If index funds are good for 401(k) plan participants, would ETFs be even better? Charles Schwab seems to think so.
Schwab Retirement Plan Services, Inc., which serves 1.3 million 401(k) plan participants, this week announced a new full-service 401(k) program in which exchange-traded funds will serve as core investments. Participants will be able to own the ETFs in a Guided Choice or Morningstar Associates managed account, or in a self-directed brokerage account, if the plan offers one.
Fred Barstein, founder of The Retirement Advisor University (TRAU), told RIJ that Schwab’s move is “Potentially important—though the real question is whether there is a significant price difference between index funds and ETFs, and will it matter in the small and mid-size market? Will the perception that ETFs are cleaner (no trading costs) than index funds be appealing? Will the greater variety be appealing?
“For most people, ETFs are excellent building blocks to capture beta within managed investments like TDFs, custom asset allocation funds and even retirement income—which is the strategy BlackRock seems to be pursuing for the DC market,” he added.
In a release, Schwab claimed to be the first major full-service provider to offer such a plan. Steve Anderson, head of Schwab’s institutional retirement business, described it as “an additional version of Schwab Index Advantage,” a program that Schwab started in 2012 to help participants “use low-cost index mutual funds and personalized advice.”
The new version has a goal of “further driving down investment costs by using low-cost exchange-traded funds,” the release said.
Schwab estimated that a 401(k) plan using index exchange-traded funds could cost 90% less than a 401(k) plan using actively managed mutual funds and 30% less than a 401(k) plan using index mutual funds.
“Several employers have already expressed strong interest in becoming first adopters of the exchange-traded fund version of Schwab Index Advantage. Given the typical 6-12 month sales and implementation cycle in the 401(k) industry, the firm anticipates clients will be offering this new version of Schwab Index Advantage to their employees later this year,” the Schwab release said.
According to the release:
“Using a patent-pending process, Schwab Index Advantage is the first 401(k) program that fully integrates exchange-traded funds as core investments within the plan, including commission-free intraday investing along with the ability to process partial share interests,” Anderson said.

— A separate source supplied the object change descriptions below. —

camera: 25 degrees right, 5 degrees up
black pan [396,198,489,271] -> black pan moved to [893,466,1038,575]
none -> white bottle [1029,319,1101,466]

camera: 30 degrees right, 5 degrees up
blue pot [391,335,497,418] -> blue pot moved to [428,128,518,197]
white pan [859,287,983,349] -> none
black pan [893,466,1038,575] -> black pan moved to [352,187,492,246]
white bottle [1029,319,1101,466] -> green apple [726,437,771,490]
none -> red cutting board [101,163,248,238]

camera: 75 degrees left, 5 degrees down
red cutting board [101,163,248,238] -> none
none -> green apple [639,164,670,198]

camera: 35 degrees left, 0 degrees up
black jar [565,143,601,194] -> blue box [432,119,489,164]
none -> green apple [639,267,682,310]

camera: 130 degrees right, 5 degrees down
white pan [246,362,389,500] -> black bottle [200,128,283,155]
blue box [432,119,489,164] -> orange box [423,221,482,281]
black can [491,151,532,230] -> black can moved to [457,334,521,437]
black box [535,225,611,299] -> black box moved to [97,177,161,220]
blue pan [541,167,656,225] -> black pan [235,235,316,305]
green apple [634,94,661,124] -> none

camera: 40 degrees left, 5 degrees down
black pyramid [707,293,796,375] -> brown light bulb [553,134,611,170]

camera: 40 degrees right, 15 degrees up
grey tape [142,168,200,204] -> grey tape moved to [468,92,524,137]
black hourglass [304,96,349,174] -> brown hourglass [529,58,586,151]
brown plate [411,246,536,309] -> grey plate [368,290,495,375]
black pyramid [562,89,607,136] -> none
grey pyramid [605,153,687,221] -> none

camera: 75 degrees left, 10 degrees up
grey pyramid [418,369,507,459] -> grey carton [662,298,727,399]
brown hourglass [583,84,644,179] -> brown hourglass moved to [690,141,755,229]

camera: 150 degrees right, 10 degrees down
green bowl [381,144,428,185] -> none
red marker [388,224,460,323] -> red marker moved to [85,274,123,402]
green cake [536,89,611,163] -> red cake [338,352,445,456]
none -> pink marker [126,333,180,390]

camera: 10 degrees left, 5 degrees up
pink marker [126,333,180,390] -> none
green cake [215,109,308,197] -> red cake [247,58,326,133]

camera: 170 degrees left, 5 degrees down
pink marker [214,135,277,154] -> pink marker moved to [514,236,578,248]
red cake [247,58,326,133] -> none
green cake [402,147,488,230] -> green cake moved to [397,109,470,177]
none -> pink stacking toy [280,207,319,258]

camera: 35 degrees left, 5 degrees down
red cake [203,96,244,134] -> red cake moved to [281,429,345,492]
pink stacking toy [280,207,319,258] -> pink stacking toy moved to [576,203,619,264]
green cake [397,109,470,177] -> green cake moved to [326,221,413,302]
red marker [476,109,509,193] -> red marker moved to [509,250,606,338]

“Many solutions on the market today unitize shares, batch trades, trade only once a day at a single price, or require individuals to open a self-directed brokerage account to access exchange-traded funds. “We believe a truly effective offering requires the ability to invest in and receive allocations of both full and partial shares of exchange-traded funds when the market is open, and that’s what we’ve built. Other 401(k) offerings that we’ve seen take a less comprehensive approach to including exchange-traded funds and also tend to serve smaller plans,” he added.
Assets in exchange-traded funds have grown from $66 billion in 2000 to more than $1.6 trillion at the end of 2013 according to the Investment Company Institute. “The notion by some industry commentators that these benefits should not be available to 401(k) participants reminds me of the proponents of gas lighting who, 100 years ago, argued that electricity was dangerous and unnecessary,” Anderson said in the release. He added:
“Despite the obvious benefits of exchange-traded funds, mutual fund companies that dominate the 401(k) industry have largely ignored them – simply because these companies lack either the capabilities or the will to effectively accommodate exchange-traded funds in the retirement plans they offer. Others in the industry suggest that offering exchange-traded funds to 401(k) participants will lead to over-active trading, an argument not supported by the facts.2 We heard the same false argument 25 years ago when the industry began updating participant 401(k) balances on a daily basis, instead of quarterly,” Anderson noted.
Employers and their retirement plan consultants who use the new Schwab program will be able to build investment lineups from a list of 80 low-cost index exchange-traded funds in more than 25 asset categories. Providers include Charles Schwab Investment Management, ETF Securities, First Trust, Guggenheim Investments, Invesco PowerShares, iShares ETFs, PIMCO, State Street Global Advisors, Van Eck Global, Vanguard and United States Commodity Funds.
Participants will be able to use managed account programs fromGuidedChoice Asset Management, Inc. or Morningstar Associates, LLC.
The index mutual fund version of Schwab Index Advantage was launched in 2012 and includes an automatic enrollment feature and a managed account advisory service. Before the introduction of Schwab Index Advantage, only about four percent of Schwab participants elected to opt for a managed account; today, 85% do.
Schwab said it can deliver the managed account service for 45 basis points or less ($45 per $10,000 invested). With the ETF management fees, participants would pay about 60 basis points per year in fund investment costs and managed account fees. The typical expense ratio for managed account program based on actively managed mutual funds would be 90 to 140 basis points, Schwab said.